How to check if an IP address is malicious
When a strange IP address shows up in your logs, your firewall alerts or an email header, the natural question is: should I trust it? No single check gives a yes-or-no answer, but a few quick lookups together paint a reliable picture. This guide walks through the workflow — reputation, ownership and recent behaviour — and shows how to automate it.
The lookup workflow
1. Check the community risk score
Start with whether other people have already reported the address. A community database like AbuseTrack aggregates reports from many independent sources and condenses them into a 0–100 risk score with a Low / Medium / High label. A High score backed by several distinct, recent reporters is a strong signal the address is actively abusive. A Low score is not proof of innocence — it just means there is not yet enough corroborated, recent evidence.
2. Look up WHOIS — who owns the address
WHOIS tells you which organisation an IP range is registered to, the abuse-contact email, and the country. A residential ISP, a cloud provider, a hosting company and a known bulletproof host all carry very different baseline risk. If traffic claiming to be a partner company actually originates from an unrelated hosting provider in another country, that mismatch is worth investigating.
3. Read the ASN — which network it lives on
Every routable IP belongs to an Autonomous System, identified by an ASN (for example AS15169). The ASN groups all the addresses a single network operator announces to the internet. Knowing the ASN lets you see the bigger network behind one address: if one IP from a network is abusive, neighbours on the same ASN often are too, which is why blocklists sometimes act at the network level.
4. Consider recency and context
Reputation decays. An address that attacked servers months ago may since have been cleaned up or reassigned — dynamic and cloud IPs change hands constantly. Favour signals that weight recent activity more heavily, and always read the score alongside what the IP is actually doing in your own logs right now.

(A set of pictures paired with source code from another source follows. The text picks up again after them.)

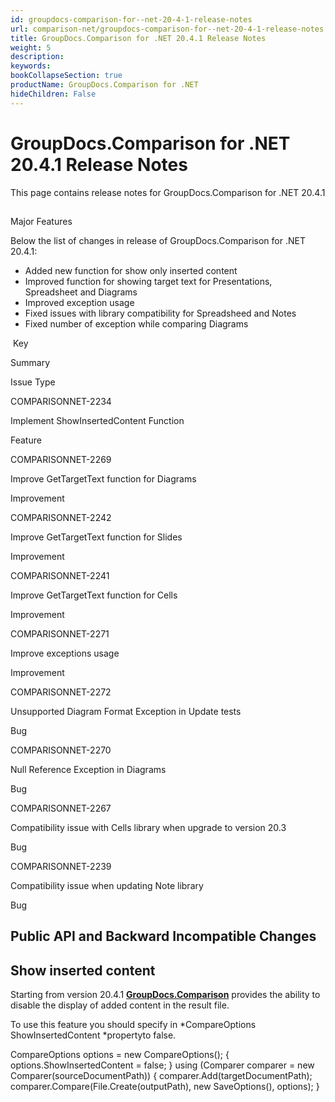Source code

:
 ```yaml
---
id: groupdocs-comparison-for--net-20-4-1-release-notes
url: comparison-net/groupdocs-comparison-for--net-20-4-1-release-notes
title: GroupDocs.Comparison for .NET 20.4.1 Release Notes
weight: 5
description: 
keywords: 
bookCollapseSection: true
productName: GroupDocs.Comparison for .NET
hideChildren: False
---
```


# GroupDocs.Comparison for .NET 20.4.1 Release Notes


This page contains release notes for GroupDocs.Comparison for .NET 20.4.1

##   
Major Features

Below the list of changes in release of GroupDocs.Comparison for .NET 20.4.1:

*   Added new function for show only inserted content
*   Improved function for showing target text for Presentations, Spreadsheet and Diagrams
*   Improved exception usage 
*   Fixed issues with library compatibility for Spreadsheed and Notes
*   Fixed number of exception while comparing Diagrams

 Key

Summary

Issue Type

COMPARISONNET-2234

Implement ShowInsertedContent Function

Feature

COMPARISONNET-2269

Improve GetTargetText function for Diagrams

Improvement

COMPARISONNET-2242

Improve GetTargetText function for Slides

Improvement

COMPARISONNET-2241

Improve GetTargetText function for Cells

Improvement

COMPARISONNET-2271

Improve exceptions usage

Improvement

COMPARISONNET-2272

Unsupported Diagram Format Exception in Update tests

Bug

COMPARISONNET-2270

Null Reference Exception in Diagrams

Bug

COMPARISONNET-2267

Compatibility issue with Cells library when upgrade to version 20.3

Bug

COMPARISONNET-2239

Compatibility issue when updating Note library

Bug

## Public API and Backward Incompatible Changes

## **Show inserted content**

Starting from version 20.4.1 **[GroupDocs.Comparison](https://products.groupdocs.com/comparison/net)** provides the ability to disable the display of added content in the result file.  
  
To use this feature you should specify in *CompareOptions ShowInsertedContent *propertyto false.  

CompareOptions options = new CompareOptions();
{
     options.ShowInsertedContent = false;
}
using (Comparer comparer = new Comparer(sourceDocumentPath))
{
     comparer.Add(targetDocumentPath);
     comparer.Compare(File.Create(outputPath), new SaveOptions(), options);
}

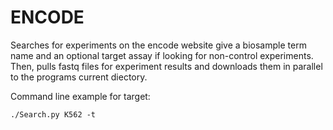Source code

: # ENCODE
Searches for experiments on the encode website give a biosample term name and an optional target 
assay if looking for non-control experiments. Then, pulls fastq files for experiment results
and downloads them in parallel to the programs current diectory.

Command line example for target:

`./Search.py K562 -t`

Making sense of WHOIS and ASN data
Two pieces of metadata do most of the work. WHOIS answers "who is responsible for this address?" — the registered organisation and its abuse contact, which is where an abuse report should ideally go. The ASN answers "what network is it on?" — useful for spotting patterns across many addresses and for deciding whether to block a single IP or a wider range. Together they turn an anonymous number into context: a known cloud region, a residential broadband pool, or an obscure host with a history of complaints.
Automating the check
For more than the occasional manual lookup, query the AbuseTrack API. A single authenticated request returns the current risk score and supporting detail for an IP, so you can enrich firewall events, SIEM alerts or sign-up forms automatically:
curl -fsSL -H "Authorization: Bearer your_api_key" \
"https://abusetrack.io/api/v1/lookup?value=203.0.113.10"The free tier allows 3,000 lookups per day, enough for most small fleets; higher tiers raise the quota. You can also pull a filtered plain-text blocklist of high-score IPs and feed it straight into your firewall or CrowdSec.
A note of caution
Reputation is probabilistic, not absolute. Use it to prioritise and to add friction (rate-limit, challenge, review) rather than as the only gate. Legitimate users behind shared NAT, VPNs or recycled cloud addresses can inherit a bad neighbour's history, so reserve hard blocks for high, recent, well-corroborated scores.